▸ Work order: Give the count of lines in the data that include "linejoin", with no other words.

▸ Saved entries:
==========

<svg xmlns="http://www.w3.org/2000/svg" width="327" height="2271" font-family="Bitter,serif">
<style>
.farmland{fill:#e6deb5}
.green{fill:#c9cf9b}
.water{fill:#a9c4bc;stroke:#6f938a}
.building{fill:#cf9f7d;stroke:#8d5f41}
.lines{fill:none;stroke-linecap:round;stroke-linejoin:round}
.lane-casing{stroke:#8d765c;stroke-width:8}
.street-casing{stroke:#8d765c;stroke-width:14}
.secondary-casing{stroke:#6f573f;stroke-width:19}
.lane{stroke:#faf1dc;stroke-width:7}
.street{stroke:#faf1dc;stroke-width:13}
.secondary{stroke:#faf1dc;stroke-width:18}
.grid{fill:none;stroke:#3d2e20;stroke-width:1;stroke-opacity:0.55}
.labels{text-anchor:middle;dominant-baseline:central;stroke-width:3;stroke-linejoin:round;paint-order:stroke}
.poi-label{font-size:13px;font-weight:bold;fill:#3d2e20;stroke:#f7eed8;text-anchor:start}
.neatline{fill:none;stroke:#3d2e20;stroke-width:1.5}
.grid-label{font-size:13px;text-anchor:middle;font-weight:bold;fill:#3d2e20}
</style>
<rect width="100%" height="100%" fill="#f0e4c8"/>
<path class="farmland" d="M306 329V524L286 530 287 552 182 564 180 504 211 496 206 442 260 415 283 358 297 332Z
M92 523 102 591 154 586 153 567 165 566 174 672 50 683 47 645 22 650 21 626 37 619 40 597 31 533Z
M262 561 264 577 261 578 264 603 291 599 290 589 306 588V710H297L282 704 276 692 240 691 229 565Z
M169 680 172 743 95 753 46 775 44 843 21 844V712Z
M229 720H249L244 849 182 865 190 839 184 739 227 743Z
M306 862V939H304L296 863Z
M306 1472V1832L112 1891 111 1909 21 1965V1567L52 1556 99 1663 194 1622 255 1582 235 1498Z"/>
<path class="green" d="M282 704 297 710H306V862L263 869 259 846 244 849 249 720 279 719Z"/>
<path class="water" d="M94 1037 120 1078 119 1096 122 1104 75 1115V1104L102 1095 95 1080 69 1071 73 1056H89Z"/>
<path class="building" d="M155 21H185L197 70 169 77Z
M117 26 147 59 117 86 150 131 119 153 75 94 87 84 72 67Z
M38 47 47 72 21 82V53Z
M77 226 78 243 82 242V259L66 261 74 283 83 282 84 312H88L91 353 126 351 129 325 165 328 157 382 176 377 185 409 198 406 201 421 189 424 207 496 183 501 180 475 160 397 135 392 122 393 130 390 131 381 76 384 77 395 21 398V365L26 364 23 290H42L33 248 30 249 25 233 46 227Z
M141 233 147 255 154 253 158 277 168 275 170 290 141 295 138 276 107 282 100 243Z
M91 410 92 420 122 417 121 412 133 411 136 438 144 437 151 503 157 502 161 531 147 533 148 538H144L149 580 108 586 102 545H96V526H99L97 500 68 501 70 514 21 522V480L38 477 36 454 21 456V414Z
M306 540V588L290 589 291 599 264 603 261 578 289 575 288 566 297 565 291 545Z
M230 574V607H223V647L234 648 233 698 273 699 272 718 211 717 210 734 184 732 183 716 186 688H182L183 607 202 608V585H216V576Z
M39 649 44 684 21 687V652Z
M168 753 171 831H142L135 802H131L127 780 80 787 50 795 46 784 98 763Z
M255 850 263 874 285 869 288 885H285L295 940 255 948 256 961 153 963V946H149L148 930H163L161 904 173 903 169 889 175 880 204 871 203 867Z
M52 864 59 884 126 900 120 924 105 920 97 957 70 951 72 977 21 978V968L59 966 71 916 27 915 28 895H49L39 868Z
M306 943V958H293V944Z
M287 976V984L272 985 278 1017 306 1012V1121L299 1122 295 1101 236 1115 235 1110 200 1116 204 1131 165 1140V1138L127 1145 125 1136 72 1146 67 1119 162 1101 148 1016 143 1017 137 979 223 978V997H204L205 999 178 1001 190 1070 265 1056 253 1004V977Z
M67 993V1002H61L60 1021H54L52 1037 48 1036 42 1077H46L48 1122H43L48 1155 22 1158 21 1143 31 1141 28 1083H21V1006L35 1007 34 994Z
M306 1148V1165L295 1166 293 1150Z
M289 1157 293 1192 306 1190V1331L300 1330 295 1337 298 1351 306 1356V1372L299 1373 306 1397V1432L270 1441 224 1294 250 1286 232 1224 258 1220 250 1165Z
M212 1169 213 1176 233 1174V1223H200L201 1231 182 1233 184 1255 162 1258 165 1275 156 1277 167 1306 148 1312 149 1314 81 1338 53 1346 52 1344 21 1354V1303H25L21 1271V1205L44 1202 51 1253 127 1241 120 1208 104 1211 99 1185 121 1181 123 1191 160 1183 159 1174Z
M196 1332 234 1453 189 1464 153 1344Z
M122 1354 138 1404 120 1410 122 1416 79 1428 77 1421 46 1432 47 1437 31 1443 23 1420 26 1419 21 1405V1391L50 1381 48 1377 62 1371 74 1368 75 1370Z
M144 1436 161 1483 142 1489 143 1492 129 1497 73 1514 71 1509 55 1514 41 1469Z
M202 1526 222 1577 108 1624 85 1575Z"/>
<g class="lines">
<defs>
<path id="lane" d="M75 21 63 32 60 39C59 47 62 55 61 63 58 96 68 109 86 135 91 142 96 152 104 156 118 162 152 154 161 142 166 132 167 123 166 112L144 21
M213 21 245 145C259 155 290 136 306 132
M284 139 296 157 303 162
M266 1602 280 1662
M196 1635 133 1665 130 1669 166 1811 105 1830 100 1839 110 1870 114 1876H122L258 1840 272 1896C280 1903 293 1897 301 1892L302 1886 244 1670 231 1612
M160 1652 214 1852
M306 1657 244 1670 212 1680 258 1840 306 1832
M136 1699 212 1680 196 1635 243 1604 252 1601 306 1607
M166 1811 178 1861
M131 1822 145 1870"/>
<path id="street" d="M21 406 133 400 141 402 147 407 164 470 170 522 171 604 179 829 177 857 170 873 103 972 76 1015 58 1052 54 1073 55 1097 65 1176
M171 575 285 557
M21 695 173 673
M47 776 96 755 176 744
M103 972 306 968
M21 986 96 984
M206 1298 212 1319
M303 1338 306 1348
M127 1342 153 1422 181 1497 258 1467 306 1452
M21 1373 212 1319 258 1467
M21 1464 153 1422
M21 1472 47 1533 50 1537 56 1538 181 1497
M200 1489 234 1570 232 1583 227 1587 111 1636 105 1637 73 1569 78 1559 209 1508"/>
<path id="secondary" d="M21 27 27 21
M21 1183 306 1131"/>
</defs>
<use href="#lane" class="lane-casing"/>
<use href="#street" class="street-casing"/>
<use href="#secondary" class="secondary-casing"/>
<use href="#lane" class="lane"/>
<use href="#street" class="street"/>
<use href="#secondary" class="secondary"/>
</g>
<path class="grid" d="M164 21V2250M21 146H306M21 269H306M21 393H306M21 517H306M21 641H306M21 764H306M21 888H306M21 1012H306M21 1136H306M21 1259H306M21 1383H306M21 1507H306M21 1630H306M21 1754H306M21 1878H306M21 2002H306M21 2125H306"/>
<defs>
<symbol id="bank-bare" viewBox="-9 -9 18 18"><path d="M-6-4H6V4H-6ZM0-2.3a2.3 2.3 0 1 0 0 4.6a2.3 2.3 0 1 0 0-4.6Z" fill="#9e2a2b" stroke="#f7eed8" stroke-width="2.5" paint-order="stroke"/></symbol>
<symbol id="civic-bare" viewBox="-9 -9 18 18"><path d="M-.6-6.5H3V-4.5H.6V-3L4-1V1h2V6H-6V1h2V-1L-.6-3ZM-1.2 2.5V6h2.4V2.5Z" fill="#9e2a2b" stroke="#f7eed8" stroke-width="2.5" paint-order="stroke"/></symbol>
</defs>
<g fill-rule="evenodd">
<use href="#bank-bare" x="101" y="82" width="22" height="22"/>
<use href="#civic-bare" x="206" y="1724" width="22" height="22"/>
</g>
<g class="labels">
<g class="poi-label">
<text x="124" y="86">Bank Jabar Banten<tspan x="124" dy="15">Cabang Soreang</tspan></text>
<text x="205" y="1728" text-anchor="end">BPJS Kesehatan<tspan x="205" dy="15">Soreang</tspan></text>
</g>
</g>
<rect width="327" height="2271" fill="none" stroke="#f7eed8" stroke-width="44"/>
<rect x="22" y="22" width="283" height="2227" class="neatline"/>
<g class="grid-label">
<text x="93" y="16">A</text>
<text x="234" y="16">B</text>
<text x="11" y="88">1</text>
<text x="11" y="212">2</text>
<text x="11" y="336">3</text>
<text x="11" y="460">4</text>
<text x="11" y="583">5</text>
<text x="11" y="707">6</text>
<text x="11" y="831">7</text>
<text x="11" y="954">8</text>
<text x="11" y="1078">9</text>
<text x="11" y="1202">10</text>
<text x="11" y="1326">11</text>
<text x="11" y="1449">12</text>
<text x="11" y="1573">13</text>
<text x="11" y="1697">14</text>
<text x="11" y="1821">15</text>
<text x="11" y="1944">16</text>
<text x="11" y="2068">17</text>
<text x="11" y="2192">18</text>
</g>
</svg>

==========

▸ Result for this task: 2